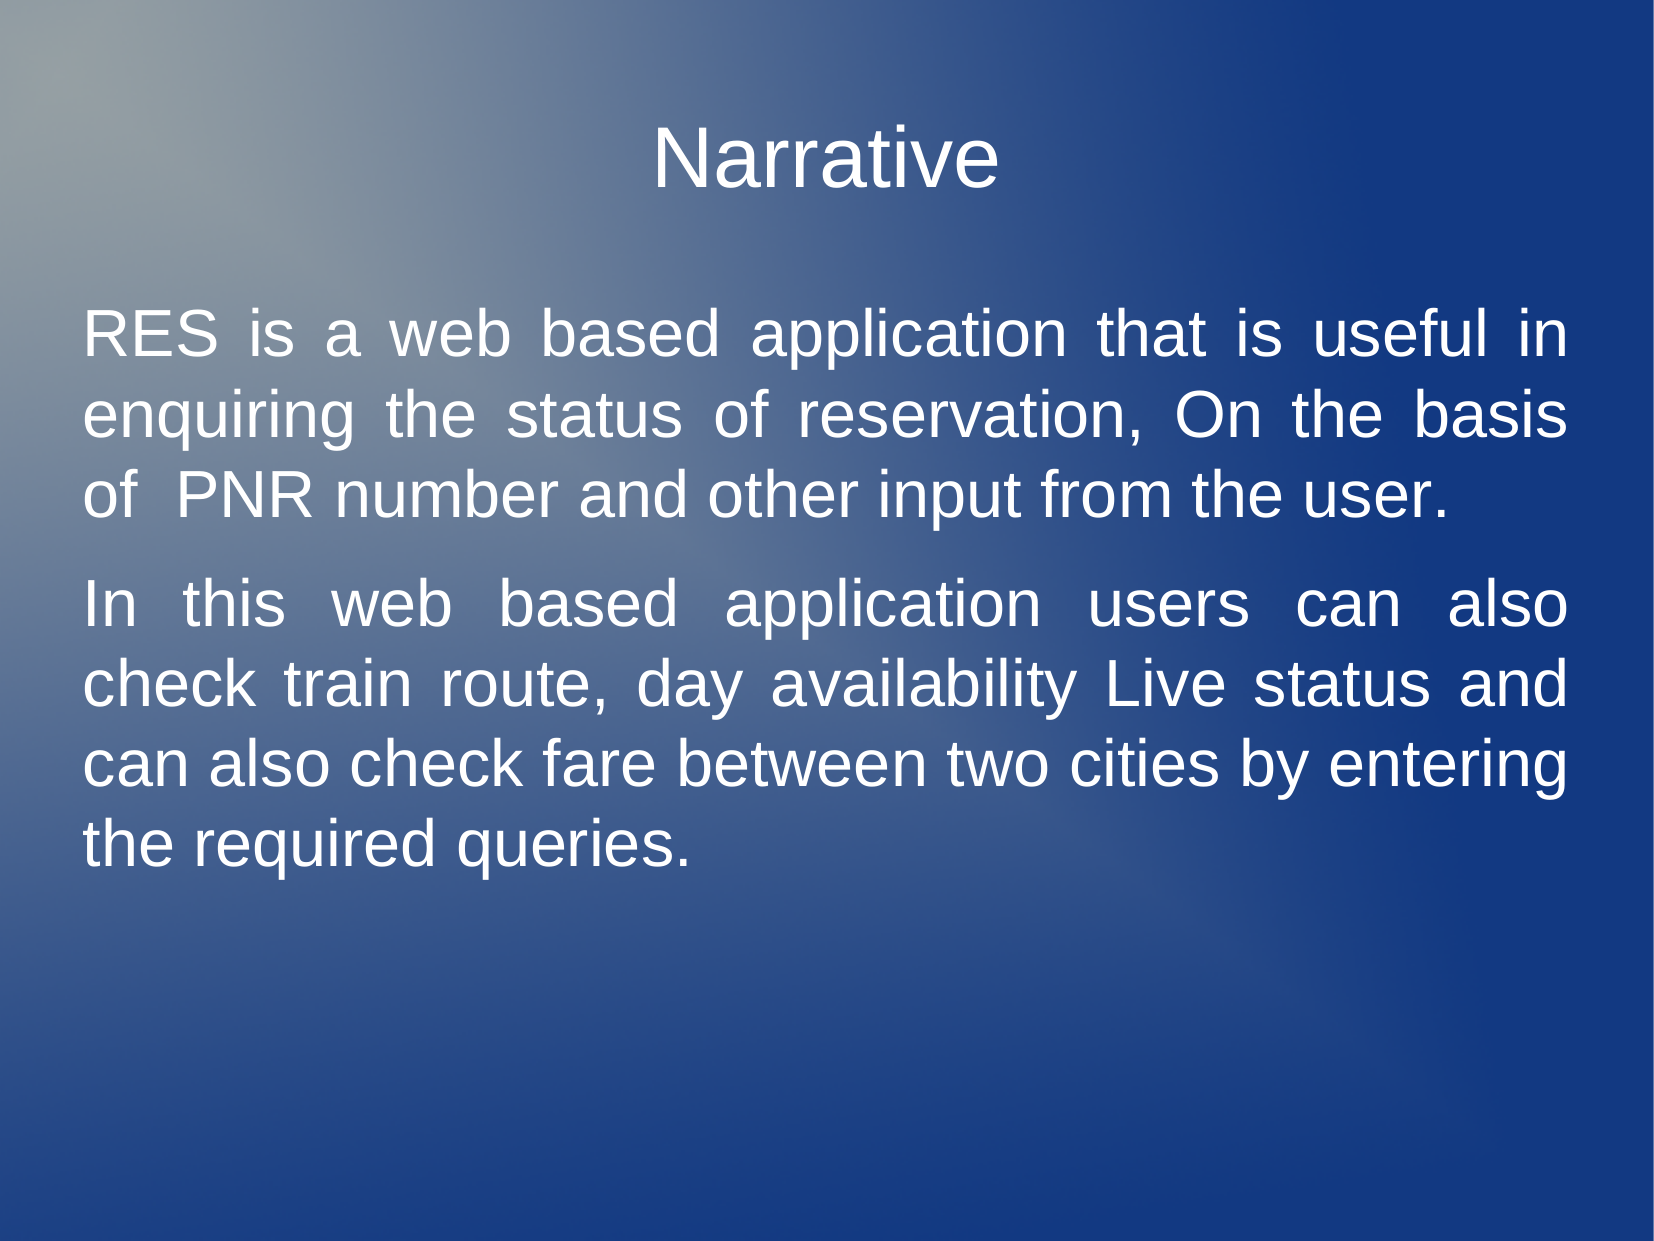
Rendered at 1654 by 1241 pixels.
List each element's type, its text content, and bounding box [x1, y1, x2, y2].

list RES is a web based application that is useful in enquiring the status of reservation, On the basis of PNR number and other input from the user. In this web based application users can also check train route, day availability Live status and can also check fare between two cities by entering the required queries. [82, 290, 1571, 1109]
title Narrative [82, 49, 1571, 257]
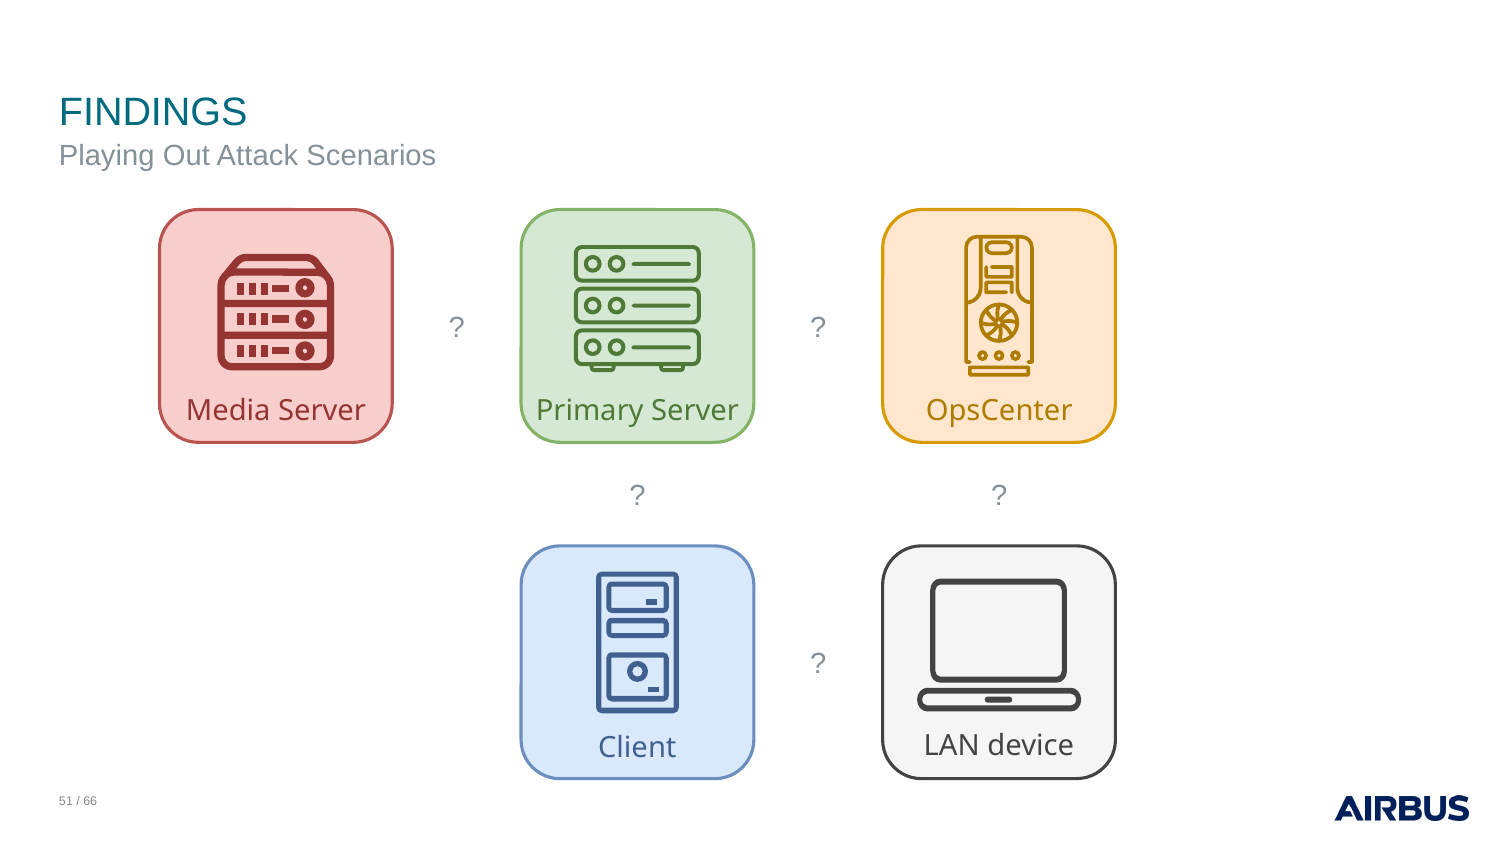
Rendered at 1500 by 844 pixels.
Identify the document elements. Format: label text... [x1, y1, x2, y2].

text_box [159, 209, 393, 376]
text_box ? [753, 293, 883, 359]
text_box LAN device [882, 711, 1116, 777]
text_box Media Server [159, 376, 393, 442]
text_box Primary Server [517, 376, 758, 442]
picture [1334, 795, 1469, 821]
text_box ? [753, 629, 883, 695]
title FINDINGS Playing Out Attack Scenarios [58, 80, 1441, 192]
text_box ? [393, 293, 522, 359]
text_box [882, 545, 1116, 712]
text_box OpsCenter [882, 376, 1116, 442]
text_box ? [573, 461, 702, 527]
text_box [521, 545, 754, 714]
text_box Client [521, 712, 754, 778]
text_box [521, 209, 754, 376]
text_box [882, 209, 1116, 376]
text_box ? [934, 461, 1064, 527]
* * *
• _Set task_
Retype the lines of the records starting with the line containing "Rendered at 1500 by 844 pixels." and going on through the line containing "text_box ? [753, 629, 883, 695]", keeping each one as it stands.

• _Result for this exercise_
Rendered at 1500 by 844 pixels.
Identify the document elements. Format: label text... [x1, y1, x2, y2].

text_box [159, 209, 393, 376]
text_box ? [753, 293, 883, 359]
text_box LAN device [882, 711, 1116, 777]
text_box Media Server [159, 376, 393, 442]
text_box Primary Server [517, 376, 758, 442]
picture [1334, 795, 1469, 821]
text_box ? [753, 629, 883, 695]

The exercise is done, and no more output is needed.